The old picture of the man abused at work who then inflicts abuse on his family is turned on its head in "Pay It Forward." Clearly, supervisors' good experiences at work "trickle down to their subordinate(s) to ultimately improve subordinate performance at work," said MERIDETH FERGUSON of the research's premise. "We theorize that a supervisor who experiences enrichment will want to provide subordinates with similar experiences so the supervisor creates a family-friendly environment." That action heightens work enrichment for the subordinate and leads to better performance.

"What is less clear is the process through which enrichment affects performance," she added. "Our study is one of the first to explore this empirically, and we were particularly interested in how enrichment might trickle down the organizational hierarchy and how factors that the organization can control might influence this process."

Ferguson developed the background and theory for how and why the effects of enricshment might trickle down. Then she outlined the findings, and she and colleagues discussed how they relate to existing research and what managers could learn from the findings. Carlson conceptually developed the project, ran the analyses, and integrated the efforts of each coauthor into a persuasive manuscript.

In doing research with others, a deep understanding of collaborators' strengths is necessary, Ferguson said. "Some of my coauthors are incredible theorists, others are great at methods and advanced statistical analyses, and still others excel at couching the research in the broader picture, highlighting how it contributes to what we already know, or crafting a ‘hook' that compels someone to read our work. I tend to look for collaborators who either have interests that overlap with mine or whose interests would blend with mine in an interesting way."
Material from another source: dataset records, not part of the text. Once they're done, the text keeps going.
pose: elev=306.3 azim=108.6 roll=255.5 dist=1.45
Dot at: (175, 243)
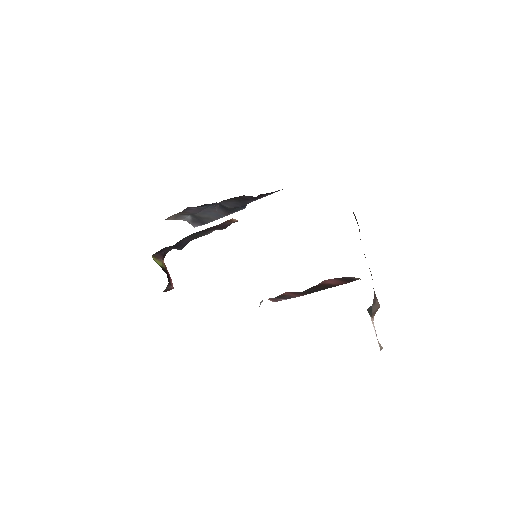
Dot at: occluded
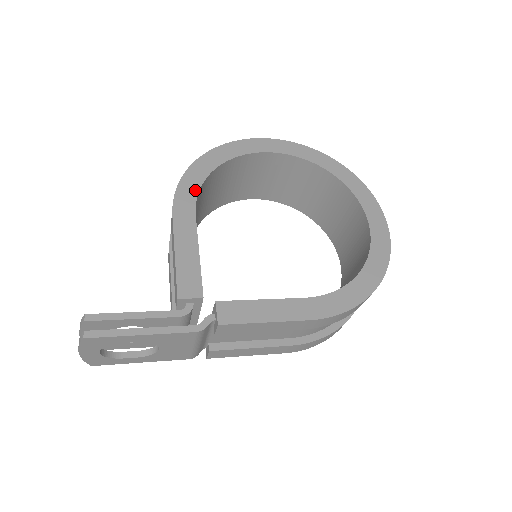
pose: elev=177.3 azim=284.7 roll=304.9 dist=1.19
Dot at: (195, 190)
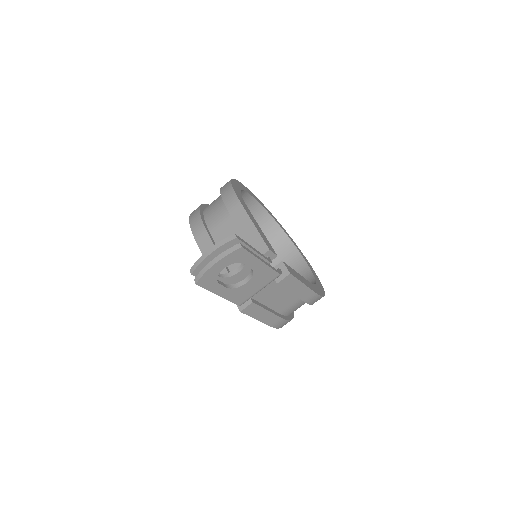
Dot at: (241, 196)
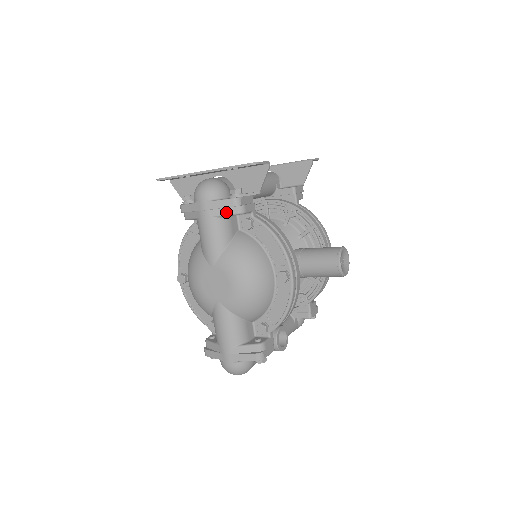
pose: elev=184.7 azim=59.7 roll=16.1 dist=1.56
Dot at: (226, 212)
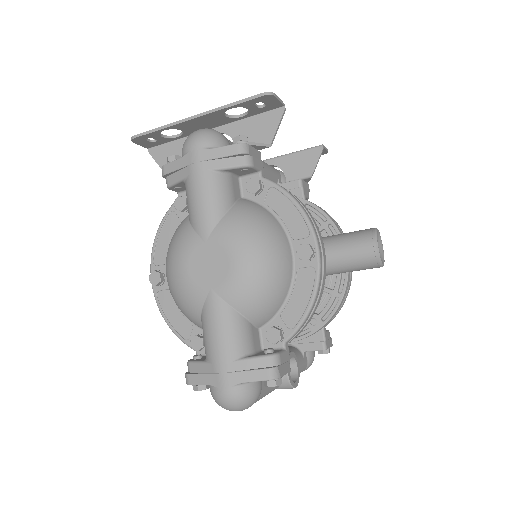
Dot at: (227, 164)
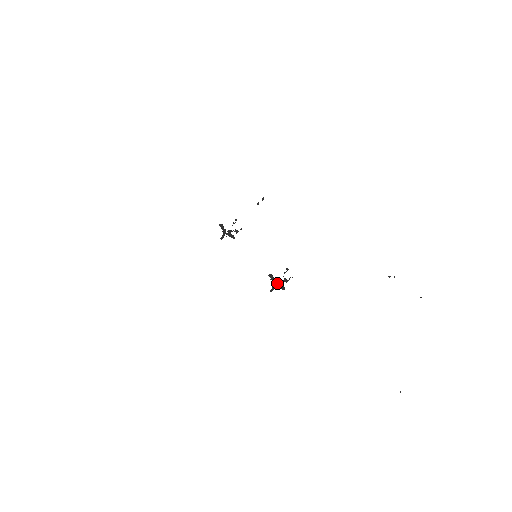
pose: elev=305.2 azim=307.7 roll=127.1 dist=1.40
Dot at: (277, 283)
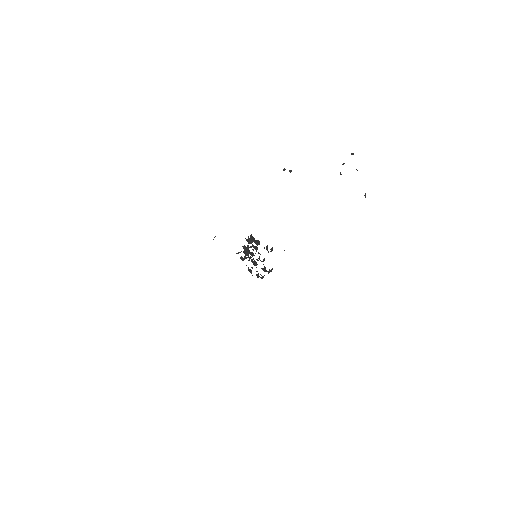
Dot at: occluded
Ferguson, who likes to study how social interactions affect the workplace and beyond, is fascinated by "bad" employee behavior (abusive supervision, employee deviance, incivility) and the work-family interface. Her future studies include a project with Carlson and three others under second review at the Journal of Occupational Health Psychology. She also has projects relating to how the experiences of abusive supervision and coworker incivility affect an individual's family life.